DOCUMENT SECTION -
Thank you for your thorough and thoughtful comments. Here are the steps we have taken to address your comments:

• Affiliation email addresses are added
• Polyurethane foams were referenced in the conclusion section as biobased polyurethanes are typically more expensive to produce than the industry standards. The biofillers could provide a route to reducing material cost. However, this reference is now removed for clarity.
• Additional literature on PLA foam produced with PBAs and CBAs are added to the introduction section.
• Talc and CBA were added to the PLA materials and not to the composites due to our hypothesis that the filler materials could act as nucleation agents. Talc is a known nucleation agent and the CBA used is designed specifically to also provide nucleation capability. Our nucleation agent hypothesis is included in the methods section.
• Figure S1 is now moved to the main manuscript.
• Details about the PLA (exact grade) and CBA (decomposition by-product) are added to the materials section.
• Table 2 is updated according to your suggestions.

DATA EXTRACT -
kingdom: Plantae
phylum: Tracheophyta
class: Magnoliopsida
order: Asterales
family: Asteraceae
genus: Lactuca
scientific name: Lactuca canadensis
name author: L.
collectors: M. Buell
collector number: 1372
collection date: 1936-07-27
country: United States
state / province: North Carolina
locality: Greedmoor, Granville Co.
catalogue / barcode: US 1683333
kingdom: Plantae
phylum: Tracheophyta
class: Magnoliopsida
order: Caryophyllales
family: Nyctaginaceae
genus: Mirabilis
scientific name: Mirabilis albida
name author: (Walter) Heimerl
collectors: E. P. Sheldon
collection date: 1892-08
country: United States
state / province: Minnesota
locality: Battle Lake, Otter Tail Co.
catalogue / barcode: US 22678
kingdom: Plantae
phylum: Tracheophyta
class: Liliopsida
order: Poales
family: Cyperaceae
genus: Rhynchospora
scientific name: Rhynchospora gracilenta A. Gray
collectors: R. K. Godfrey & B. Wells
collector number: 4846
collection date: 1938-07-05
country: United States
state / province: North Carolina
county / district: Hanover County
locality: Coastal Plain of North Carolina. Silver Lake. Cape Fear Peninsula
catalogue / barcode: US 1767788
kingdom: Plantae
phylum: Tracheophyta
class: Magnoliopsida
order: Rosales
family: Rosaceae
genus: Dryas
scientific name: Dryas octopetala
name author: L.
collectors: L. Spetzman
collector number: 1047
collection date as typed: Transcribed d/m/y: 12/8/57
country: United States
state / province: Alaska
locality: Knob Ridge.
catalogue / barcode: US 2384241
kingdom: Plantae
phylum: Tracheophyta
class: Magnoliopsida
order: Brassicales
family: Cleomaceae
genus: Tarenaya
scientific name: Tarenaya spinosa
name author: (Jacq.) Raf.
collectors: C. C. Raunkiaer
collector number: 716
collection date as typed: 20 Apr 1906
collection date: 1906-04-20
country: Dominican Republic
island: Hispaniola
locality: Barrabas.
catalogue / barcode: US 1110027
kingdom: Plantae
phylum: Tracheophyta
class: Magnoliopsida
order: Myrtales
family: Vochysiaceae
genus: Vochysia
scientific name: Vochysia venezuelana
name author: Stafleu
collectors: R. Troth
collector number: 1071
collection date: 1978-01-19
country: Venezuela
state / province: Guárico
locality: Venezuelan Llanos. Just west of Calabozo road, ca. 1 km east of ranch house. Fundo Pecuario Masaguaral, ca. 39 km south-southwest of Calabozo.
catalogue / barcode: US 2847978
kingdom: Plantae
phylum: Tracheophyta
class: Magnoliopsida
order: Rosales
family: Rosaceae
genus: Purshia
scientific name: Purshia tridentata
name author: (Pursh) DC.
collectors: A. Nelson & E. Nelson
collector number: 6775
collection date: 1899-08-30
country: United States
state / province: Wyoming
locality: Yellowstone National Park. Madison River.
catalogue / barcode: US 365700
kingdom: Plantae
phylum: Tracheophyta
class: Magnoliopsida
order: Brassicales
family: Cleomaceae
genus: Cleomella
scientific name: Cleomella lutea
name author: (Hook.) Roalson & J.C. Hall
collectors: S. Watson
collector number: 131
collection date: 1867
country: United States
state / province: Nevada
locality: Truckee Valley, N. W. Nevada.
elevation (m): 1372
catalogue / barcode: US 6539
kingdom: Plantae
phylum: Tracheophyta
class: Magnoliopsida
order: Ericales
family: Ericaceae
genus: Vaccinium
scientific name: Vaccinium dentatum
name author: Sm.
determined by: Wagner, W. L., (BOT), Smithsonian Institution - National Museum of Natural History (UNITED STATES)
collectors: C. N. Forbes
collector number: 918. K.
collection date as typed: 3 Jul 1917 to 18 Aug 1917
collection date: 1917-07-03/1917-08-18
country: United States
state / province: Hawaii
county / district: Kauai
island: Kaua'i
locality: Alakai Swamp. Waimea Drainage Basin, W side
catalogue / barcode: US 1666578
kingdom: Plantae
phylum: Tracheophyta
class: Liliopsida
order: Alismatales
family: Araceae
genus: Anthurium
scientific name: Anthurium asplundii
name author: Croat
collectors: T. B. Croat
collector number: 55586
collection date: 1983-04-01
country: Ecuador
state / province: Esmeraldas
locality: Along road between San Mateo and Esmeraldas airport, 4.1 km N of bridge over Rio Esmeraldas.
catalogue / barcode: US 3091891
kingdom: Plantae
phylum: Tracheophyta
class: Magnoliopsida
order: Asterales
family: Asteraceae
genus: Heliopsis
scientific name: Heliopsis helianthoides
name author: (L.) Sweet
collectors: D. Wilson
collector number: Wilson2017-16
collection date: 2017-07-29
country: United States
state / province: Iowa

WHAT TO DO - Transcribe the response to the reviewer's comments, starting at "Thank you for" and ending at "the methods section.".

EXERCISE RESULT -
Thank you for your thorough and thoughtful comments. Here are the steps we have taken to address your comments:

• Affiliation email addresses are added
• Polyurethane foams were referenced in the conclusion section as biobased polyurethanes are typically more expensive to produce than the industry standards. The biofillers could provide a route to reducing material cost. However, this reference is now removed for clarity.
• Additional literature on PLA foam produced with PBAs and CBAs are added to the introduction section.
• Talc and CBA were added to the PLA materials and not to the composites due to our hypothesis that the filler materials could act as nucleation agents. Talc is a known nucleation agent and the CBA used is designed specifically to also provide nucleation capability. Our nucleation agent hypothesis is included in the methods section.